* Work request 1 *
Please copy out every one of the rows below word for word, leaving out the pictures.

Introduction To Performance

The Concepts of Parallel Performance

Parallel computing used to be a very specialized domain; but now even making the best use of your laptop, which almost certainly has multiple independant computing cores, requires understanding the basic concepts of performance in a parallel environment.

Most fundamentally, parallel programming allows three possible ways of getting more and better science done:

Running many copies of the same program: If you have a program that works in serial, having many processors available to you allows you to run many copies of the same program at once, improving your througput. This (can be) a sort of trivial use of parallel computing and doesn't require very specialized hardware, but it can be extremely useful for, for instance, running parameter studies or sensitivity studies. Best of all, this is essentially guaranteed to run efficiently if your serial code runs efficiently! Because this doesn't require fancy hardware, it is a waste of resources to use the Tightly Coupled System for these sorts of tasks and instead they must be run on the General Purpose Cluster.

* Study material *
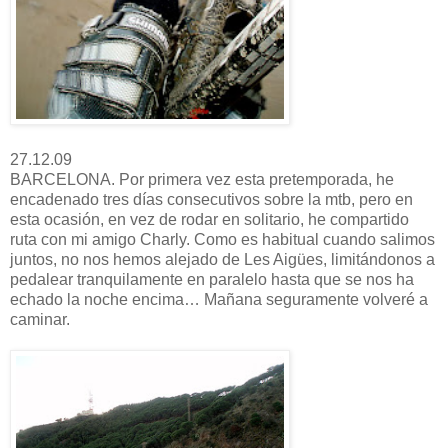
27.12.09
BARCELONA. Por primera vez esta pretemporada, he
encadenado tres días consecutivos sobre la mtb, pero en
esta ocasión, en vez de rodar en solitario, he compartido
ruta con mi amigo Charly. Como es habitual cuando salimos
juntos, no nos hemos alejado de Les Aigües, limitándonos a
pedalear tranquilamente en paralelo hasta que se nos ha
echado la noche encima… Mañana seguramente volveré a
caminar.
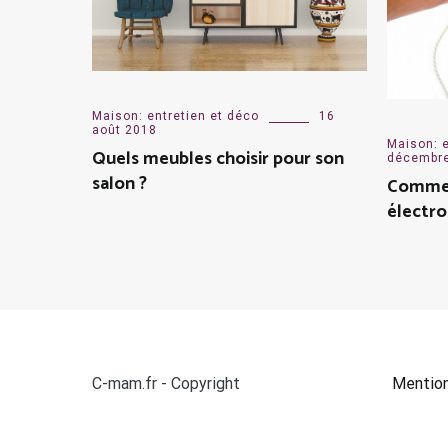
Maison: entretien et déco
16
août 2018
Maison: e
Quels meubles choisir pour son
décembr
salon ?
Commen
électr
C-mam.fr - Copyright
Mentio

* Work request 2 *
Extend the passage on parallel computing performance past its final sentence.

* Answer 1 *
27.12.09
BARCELONA. Por primera vez esta pretemporada, he
encadenado tres días consecutivos sobre la mtb, pero en
esta ocasión, en vez de rodar en solitario, he compartido
ruta con mi amigo Charly. Como es habitual cuando salimos
juntos, no nos hemos alejado de Les Aigües, limitándonos a
pedalear tranquilamente en paralelo hasta que se nos ha
echado la noche encima… Mañana seguramente volveré a
caminar.
Maison: entretien et déco
16
août 2018
Maison: e
Quels meubles choisir pour son
décembr
salon ?
Commen
électr
C-mam.fr - Copyright
Mentio

* Answer 2 *
Running the same program on many processors: This is what most people think of as parallel computing. It can take a lot of work to make an existing code run efficiently on many processors, or to design a new code to make use of these resources, but when it works, one can achieve a substantial speedup of individual jobs. This might mean the difference between a computation running in a feasible length of time for a research project or taking years to complete --- so while it may be a lot of work, it may be your only option. To determine whether your code runs well on many processors, you need to measure speedup and efficiency; to see how many processors one should use for a given problem you must run strong scaling tests.
Running larger problems: One achieves speedup by using more processors on the same problem. But by running your job in parallel you may have access to more resources other than just processors --- for instance, more memory, or more disks. In this case, you may be able to run problems that simply wouldn't be possible on a single processor or a single computer; one can achieve significant sizeup. To find how large a problem one can efficiently run, one measures efficiency and runs weak scaling tests.

Of course, these aren't exclusive; one can take advantage of any combination of the above. It may be that your problem runs efficiently on 8 cores but no more; however, you may be able to get use of more processors by running many jobs to explore parameter space, and already on 8 cores you may be able to consider larger problems than you can with just one!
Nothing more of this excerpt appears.